De pronto, cuando más feliz estaba, todo se desplomó. Aparecieron las llagas, la soledad en el hospital y la torturante sospecha de estar infectada. Los resultados de los análisis médicos tardarían una semana. A medida que avanzaban los días el desánimo la invadía más. El clima también contribuía a aumentar su depresión. Después de las fuertes lluvias, los días se mantenían nublados, grises. Inactiva, veía pasar las lentas horas. Trataba de disipar la tristeza releyendo por enésima vez los versos de una antología de poetas hispanoamericanos pero al rato volvía a sus sombrías elucubraciones. Algunas veces, llena de rencor y amargura hacia el que consideraba culpable de sus desgracias, se entretenía ideando diferentes formas de provocarle la muerte, si el diagnóstico le era adverso. Pero al rato, sabiéndose incapaz de matar ni una mosca, se burlaba de sus ideas asesinas y se sumía en un profundo desaliento. Meditaba en lo frágil y valiosa que era la vida, no valía la pena arriesgarla por unos fugaces instantes de placer.

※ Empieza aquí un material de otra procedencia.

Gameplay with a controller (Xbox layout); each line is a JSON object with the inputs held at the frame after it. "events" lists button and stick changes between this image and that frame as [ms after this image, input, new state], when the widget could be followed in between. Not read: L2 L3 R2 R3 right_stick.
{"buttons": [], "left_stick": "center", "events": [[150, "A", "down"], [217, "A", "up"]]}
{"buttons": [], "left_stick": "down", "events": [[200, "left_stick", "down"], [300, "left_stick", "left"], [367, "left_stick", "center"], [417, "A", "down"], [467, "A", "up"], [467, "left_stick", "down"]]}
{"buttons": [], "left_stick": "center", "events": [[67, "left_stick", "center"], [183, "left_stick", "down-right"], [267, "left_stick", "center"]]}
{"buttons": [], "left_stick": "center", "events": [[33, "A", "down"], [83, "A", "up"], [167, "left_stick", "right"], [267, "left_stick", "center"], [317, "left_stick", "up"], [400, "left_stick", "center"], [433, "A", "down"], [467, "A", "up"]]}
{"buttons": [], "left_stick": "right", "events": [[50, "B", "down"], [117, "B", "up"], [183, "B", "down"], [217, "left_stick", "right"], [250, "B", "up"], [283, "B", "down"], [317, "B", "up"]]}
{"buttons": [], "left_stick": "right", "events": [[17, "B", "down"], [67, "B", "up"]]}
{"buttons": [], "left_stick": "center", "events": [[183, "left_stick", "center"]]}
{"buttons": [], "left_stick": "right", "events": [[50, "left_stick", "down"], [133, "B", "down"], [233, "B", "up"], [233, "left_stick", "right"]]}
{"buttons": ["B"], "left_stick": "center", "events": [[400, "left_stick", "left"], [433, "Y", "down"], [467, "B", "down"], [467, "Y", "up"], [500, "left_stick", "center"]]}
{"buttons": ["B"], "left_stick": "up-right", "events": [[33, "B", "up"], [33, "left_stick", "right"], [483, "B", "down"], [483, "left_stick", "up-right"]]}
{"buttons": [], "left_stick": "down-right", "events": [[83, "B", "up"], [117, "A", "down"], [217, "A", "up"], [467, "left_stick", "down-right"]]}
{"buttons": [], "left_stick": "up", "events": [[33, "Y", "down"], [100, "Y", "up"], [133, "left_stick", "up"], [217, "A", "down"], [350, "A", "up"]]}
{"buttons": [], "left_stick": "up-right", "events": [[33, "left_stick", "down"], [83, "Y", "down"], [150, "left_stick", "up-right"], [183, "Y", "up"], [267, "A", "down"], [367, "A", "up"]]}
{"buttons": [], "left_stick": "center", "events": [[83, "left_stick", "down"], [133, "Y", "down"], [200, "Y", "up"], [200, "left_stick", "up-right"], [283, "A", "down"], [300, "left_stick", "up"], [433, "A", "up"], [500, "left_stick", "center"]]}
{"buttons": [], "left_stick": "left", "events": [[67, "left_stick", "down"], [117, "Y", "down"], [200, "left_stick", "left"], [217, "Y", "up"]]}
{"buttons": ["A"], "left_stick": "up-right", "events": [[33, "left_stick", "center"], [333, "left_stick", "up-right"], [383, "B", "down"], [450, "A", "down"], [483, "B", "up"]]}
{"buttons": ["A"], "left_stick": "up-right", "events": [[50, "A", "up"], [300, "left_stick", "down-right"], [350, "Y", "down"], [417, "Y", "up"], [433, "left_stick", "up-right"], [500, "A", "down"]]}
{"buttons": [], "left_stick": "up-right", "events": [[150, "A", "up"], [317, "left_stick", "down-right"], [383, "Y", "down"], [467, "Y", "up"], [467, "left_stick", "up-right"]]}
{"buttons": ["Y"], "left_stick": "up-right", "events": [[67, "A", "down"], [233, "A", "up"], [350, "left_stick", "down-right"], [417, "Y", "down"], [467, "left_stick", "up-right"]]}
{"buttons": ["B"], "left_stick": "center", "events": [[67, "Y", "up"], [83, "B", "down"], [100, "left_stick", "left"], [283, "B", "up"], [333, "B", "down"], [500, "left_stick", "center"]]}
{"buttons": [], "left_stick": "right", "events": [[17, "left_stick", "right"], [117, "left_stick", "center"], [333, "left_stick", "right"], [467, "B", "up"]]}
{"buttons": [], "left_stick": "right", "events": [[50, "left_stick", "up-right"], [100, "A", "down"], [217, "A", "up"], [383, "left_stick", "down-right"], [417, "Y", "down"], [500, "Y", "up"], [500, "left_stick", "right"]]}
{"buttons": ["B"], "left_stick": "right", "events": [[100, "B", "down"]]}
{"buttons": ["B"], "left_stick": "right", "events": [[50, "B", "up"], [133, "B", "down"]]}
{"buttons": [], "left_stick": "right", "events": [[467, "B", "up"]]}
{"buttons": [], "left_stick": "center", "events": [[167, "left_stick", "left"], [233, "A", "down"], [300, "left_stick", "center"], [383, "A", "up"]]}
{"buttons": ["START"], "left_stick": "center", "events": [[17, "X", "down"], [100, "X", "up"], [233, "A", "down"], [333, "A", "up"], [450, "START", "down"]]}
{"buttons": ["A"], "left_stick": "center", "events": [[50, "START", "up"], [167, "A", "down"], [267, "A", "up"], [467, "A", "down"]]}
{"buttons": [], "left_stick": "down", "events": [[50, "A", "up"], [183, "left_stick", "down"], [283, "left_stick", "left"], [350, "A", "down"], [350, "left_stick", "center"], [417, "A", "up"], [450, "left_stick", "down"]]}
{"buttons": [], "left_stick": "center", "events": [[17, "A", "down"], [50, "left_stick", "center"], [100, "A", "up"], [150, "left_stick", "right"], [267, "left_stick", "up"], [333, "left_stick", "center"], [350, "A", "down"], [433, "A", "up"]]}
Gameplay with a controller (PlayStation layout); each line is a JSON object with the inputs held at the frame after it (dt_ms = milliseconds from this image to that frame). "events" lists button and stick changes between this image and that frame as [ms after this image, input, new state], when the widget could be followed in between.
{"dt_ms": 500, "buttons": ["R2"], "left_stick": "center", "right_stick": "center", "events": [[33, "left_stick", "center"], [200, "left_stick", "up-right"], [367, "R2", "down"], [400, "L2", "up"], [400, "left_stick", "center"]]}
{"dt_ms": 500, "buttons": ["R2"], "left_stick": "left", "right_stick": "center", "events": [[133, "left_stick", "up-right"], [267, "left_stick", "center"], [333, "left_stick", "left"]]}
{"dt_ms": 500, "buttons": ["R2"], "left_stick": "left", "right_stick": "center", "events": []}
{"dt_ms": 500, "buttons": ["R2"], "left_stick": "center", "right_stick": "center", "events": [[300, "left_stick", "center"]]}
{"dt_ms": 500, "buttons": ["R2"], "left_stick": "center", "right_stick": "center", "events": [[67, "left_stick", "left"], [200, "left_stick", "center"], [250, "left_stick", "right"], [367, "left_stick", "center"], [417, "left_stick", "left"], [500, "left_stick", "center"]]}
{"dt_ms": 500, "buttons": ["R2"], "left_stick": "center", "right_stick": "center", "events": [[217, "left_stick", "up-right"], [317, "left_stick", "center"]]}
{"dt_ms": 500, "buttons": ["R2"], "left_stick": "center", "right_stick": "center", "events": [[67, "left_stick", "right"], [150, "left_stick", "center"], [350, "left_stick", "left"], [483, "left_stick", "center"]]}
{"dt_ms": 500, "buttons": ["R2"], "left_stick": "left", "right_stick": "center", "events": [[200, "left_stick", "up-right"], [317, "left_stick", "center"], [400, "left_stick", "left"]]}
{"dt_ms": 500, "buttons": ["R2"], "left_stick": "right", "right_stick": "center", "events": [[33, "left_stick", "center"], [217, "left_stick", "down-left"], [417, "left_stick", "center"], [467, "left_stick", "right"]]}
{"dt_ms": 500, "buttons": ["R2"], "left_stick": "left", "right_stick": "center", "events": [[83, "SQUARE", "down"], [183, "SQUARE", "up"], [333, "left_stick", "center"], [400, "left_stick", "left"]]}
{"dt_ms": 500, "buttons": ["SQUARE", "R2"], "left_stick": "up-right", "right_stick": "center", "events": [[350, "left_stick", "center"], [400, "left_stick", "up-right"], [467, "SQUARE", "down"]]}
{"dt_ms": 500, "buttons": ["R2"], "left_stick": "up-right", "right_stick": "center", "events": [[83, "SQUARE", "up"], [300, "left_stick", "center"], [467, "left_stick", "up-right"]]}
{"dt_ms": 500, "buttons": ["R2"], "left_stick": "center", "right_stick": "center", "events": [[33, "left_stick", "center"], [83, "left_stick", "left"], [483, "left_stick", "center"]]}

La tarde anterior a la fecha en que se cumplía el plazo para conocer el diagnóstico, pasó por la sala un pastor que le regaló una pequeña Biblia de bolsillo. La abrió al azar y leyó: “Bienaventurados los que lloran, porque ellos recibirán consolación”. Aquellas palabras tocaron su corazón. Se identificó con el consuelo que transmitía el versículo y continuó leyendo, conmovida, el Sermón de la Montaña. Una grata sensación de paz interior reemplazó al desasosiego. Esa noche, la enfermera que le administraba los medicamentos se sorprendió al escucharla hablar con fluidez. Los dolores se habían aliviado y ya tragaba sin dificultad. Estaba preparada para enfrentar el veredicto del día siguiente. Alentada por la mejoría, albergaba la esperanza de que solo fuera un padecimiento pasajero. Pero si desafortunadamente se cumplían los pronósticos, sacaría fuerzas para luchar. Eso sí, en cualquier caso, del ingrato que no la había ido a ver ni una sola vez en su enfermedad, no quería saber nada. Ya no lo culpaba, reconocía su propia irresponsabilidad. Lo que no le perdonaba era su falta de solidaridad. En esta nueva etapa de su vida, él no tendría cabida. Sus percepciones de la vida habían cambiado, muchas cosas a las que antes daba suma importancia, habían perdido su relevancia. Ahora daba prioridad a otras que nunca valoró.